**What to work on:** Restate word for word every entry that appears below, skipping its pictures.

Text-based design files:
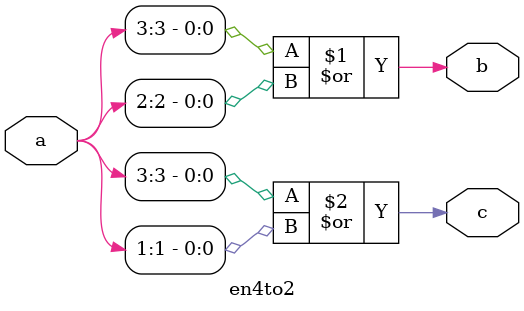
<source format=v>
module en4to2test;
reg [3:0] a;
wire b,c;
en4to2 aa(.a(a),.b(b),.c(c));
initial begin
  #0 a=4'b0001;
  #10 a=4'b0010;
  #10 a=4'b0100;
  #10 a=4'b1000;
end
initial begin
    $display("4:2 Encoder (Structural)-- HEM -- 2020503007");
    $monitor("A = %b, Out1 = %b, Out2 = %b",a,b,c);
end
endmodule

module en4to2(a,b,c);
input [3:0]a;
output b,c;
or o1(b,a[3],a[2]);
or o2(c,a[3],a[1]);
endmodule
</source>
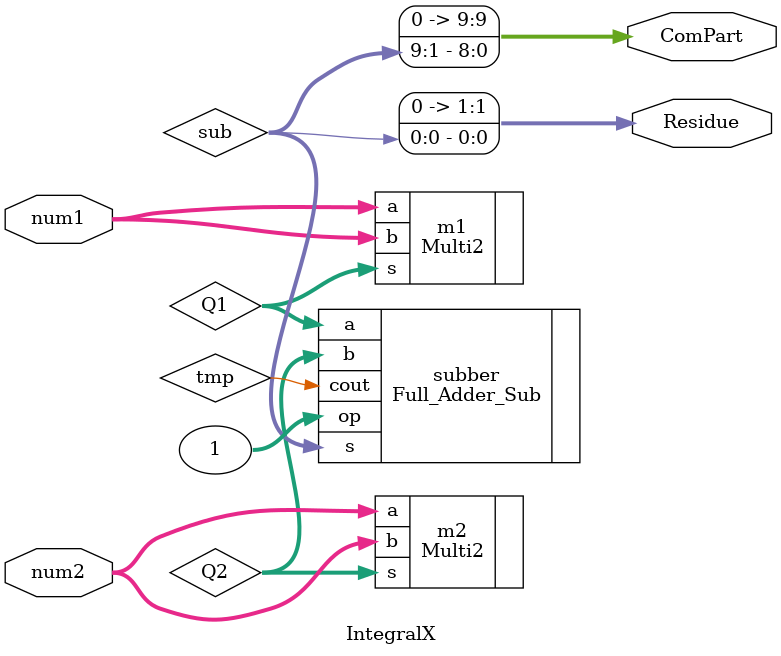
<source format=v>
module IntegralX(input[4:0] num1,
					  input[4:0] num2,
					  output[9:0] ComPart,
					  output[1:0] Residue);
					 
					  
wire[9:0] Q1,Q2,sub;
wire tmp;

Multi2    m1(.a(num1),.b(num1),.s(Q1));
Multi2    m2(.a(num2),.b(num2),.s(Q2));

Full_Adder_Sub subber(.a(Q1),.b(Q2),.op(1),.s(sub),.cout(tmp));
assign Residue=sub[0];
assign ComPart=sub>>1;				
					  
					  
endmodule

</source>
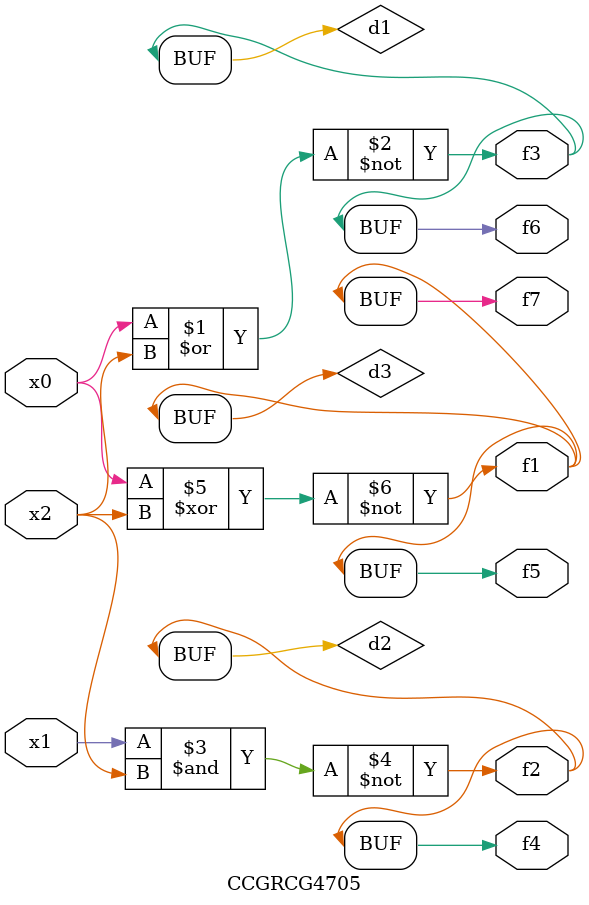
<source format=v>
module CCGRCG4705(
	input x0, x1, x2,
	output f1, f2, f3, f4, f5, f6, f7
);

	wire d1, d2, d3;

	nor (d1, x0, x2);
	nand (d2, x1, x2);
	xnor (d3, x0, x2);
	assign f1 = d3;
	assign f2 = d2;
	assign f3 = d1;
	assign f4 = d2;
	assign f5 = d3;
	assign f6 = d1;
	assign f7 = d3;
endmodule

</source>
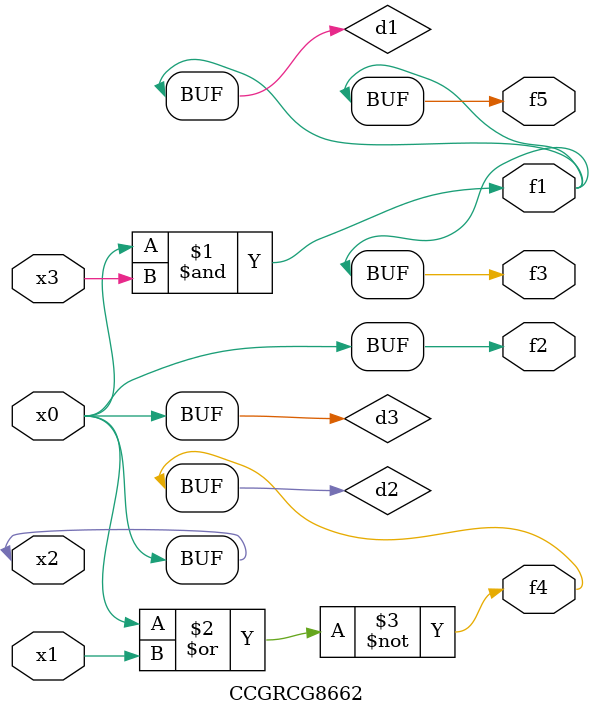
<source format=v>
module CCGRCG8662(
	input x0, x1, x2, x3,
	output f1, f2, f3, f4, f5
);

	wire d1, d2, d3;

	and (d1, x2, x3);
	nor (d2, x0, x1);
	buf (d3, x0, x2);
	assign f1 = d1;
	assign f2 = d3;
	assign f3 = d1;
	assign f4 = d2;
	assign f5 = d1;
endmodule

</source>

**Answer:**
<source format=v>
module en4to2test;
reg [3:0] a;
wire b,c;
en4to2 aa(.a(a),.b(b),.c(c));
initial begin
  #0 a=4'b0001;
  #10 a=4'b0010;
  #10 a=4'b0100;
  #10 a=4'b1000;
end
initial begin
    $display("4:2 Encoder (Structural)-- HEM -- 2020503007");
    $monitor("A = %b, Out1 = %b, Out2 = %b",a,b,c);
end
endmodule

module en4to2(a,b,c);
input [3:0]a;
output b,c;
or o1(b,a[3],a[2]);
or o2(c,a[3],a[1]);
endmodule
</source>
<source format=v>
module IntegralX(input[4:0] num1,
					  input[4:0] num2,
					  output[9:0] ComPart,
					  output[1:0] Residue);
					 
					  
wire[9:0] Q1,Q2,sub;
wire tmp;

Multi2    m1(.a(num1),.b(num1),.s(Q1));
Multi2    m2(.a(num2),.b(num2),.s(Q2));

Full_Adder_Sub subber(.a(Q1),.b(Q2),.op(1),.s(sub),.cout(tmp));
assign Residue=sub[0];
assign ComPart=sub>>1;				
					  
					  
endmodule

</source>
<source format=v>
module CCGRCG4705(
	input x0, x1, x2,
	output f1, f2, f3, f4, f5, f6, f7
);

	wire d1, d2, d3;

	nor (d1, x0, x2);
	nand (d2, x1, x2);
	xnor (d3, x0, x2);
	assign f1 = d3;
	assign f2 = d2;
	assign f3 = d1;
	assign f4 = d2;
	assign f5 = d3;
	assign f6 = d1;
	assign f7 = d3;
endmodule

</source>
<source format=v>
module CCGRCG8662(
	input x0, x1, x2, x3,
	output f1, f2, f3, f4, f5
);

	wire d1, d2, d3;

	and (d1, x2, x3);
	nor (d2, x0, x1);
	buf (d3, x0, x2);
	assign f1 = d1;
	assign f2 = d3;
	assign f3 = d1;
	assign f4 = d2;
	assign f5 = d1;
endmodule

</source>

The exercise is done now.